Formed from the breakup of Ma Bell more than 40 years ago, Verizon's not really a fast-growth company anymore. Q3 sales grew only 1.5% year over year. Still, Verizon delivered impressive earnings growth.

Generally accepted accounting principles (GAAP) profits grew 50% to $1.17 per share. (The $1.21 was a non-GAAP number.) Free cash flow through the year's first nine months grew 9% to stand now at $15.8 billion.

Credit Verizon's broadband business for this growth: Broadband net additions hit 306,000. The wireless phone business shrank slightly, with postpaid contracts falling a net 7,000 customers. Prepaid customers helped make up the difference, growing by 47,000.

Is Verizon stock a buy?

Verizon said total wireless revenue will still end up growing this year, too, rising perhaps 2% or even 2.8% through year-end. And free cash flow for the year could reach anywhere from $19.5 billion to $20.5 billion.

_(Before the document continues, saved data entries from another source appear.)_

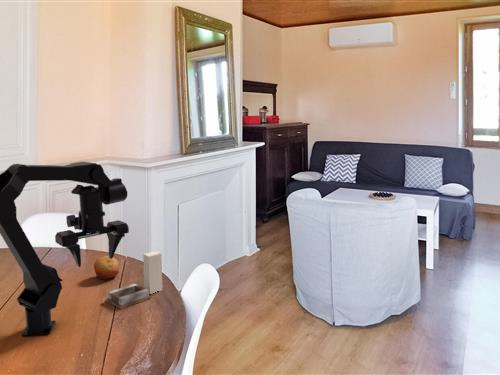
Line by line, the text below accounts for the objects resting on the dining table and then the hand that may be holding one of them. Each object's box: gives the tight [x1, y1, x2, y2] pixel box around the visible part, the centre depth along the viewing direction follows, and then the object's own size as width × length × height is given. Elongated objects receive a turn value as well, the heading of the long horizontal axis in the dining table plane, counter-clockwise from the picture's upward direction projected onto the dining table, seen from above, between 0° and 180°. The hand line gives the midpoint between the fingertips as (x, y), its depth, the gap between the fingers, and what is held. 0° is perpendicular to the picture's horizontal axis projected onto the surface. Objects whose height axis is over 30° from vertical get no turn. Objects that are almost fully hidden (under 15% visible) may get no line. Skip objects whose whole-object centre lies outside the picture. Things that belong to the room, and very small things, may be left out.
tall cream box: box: [142, 250, 163, 295], centre depth 134 cm, size 4×3×12 cm, turn 136°
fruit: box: [93, 255, 120, 281], centre depth 145 cm, size 8×8×8 cm
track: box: [105, 283, 152, 310], centre depth 128 cm, size 10×8×3 cm
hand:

On a $170 billion market capitalization, this values Verizon stock at a price-to-free-cash-flow ratio of about 8.5. That sounds reasonable to me given the stock's generous 7% dividend yield -- and the fact that free cash flow is growing at 9%.

Granted, Verizon does still carry a large debt load -- at $170 billion, it's basically equal to the company's market cap. Despite the debt though, the worst I can say about Verizon is that the stock might be only fairly valued, and not obviously cheap. To me, Verizon stock looks like a buy.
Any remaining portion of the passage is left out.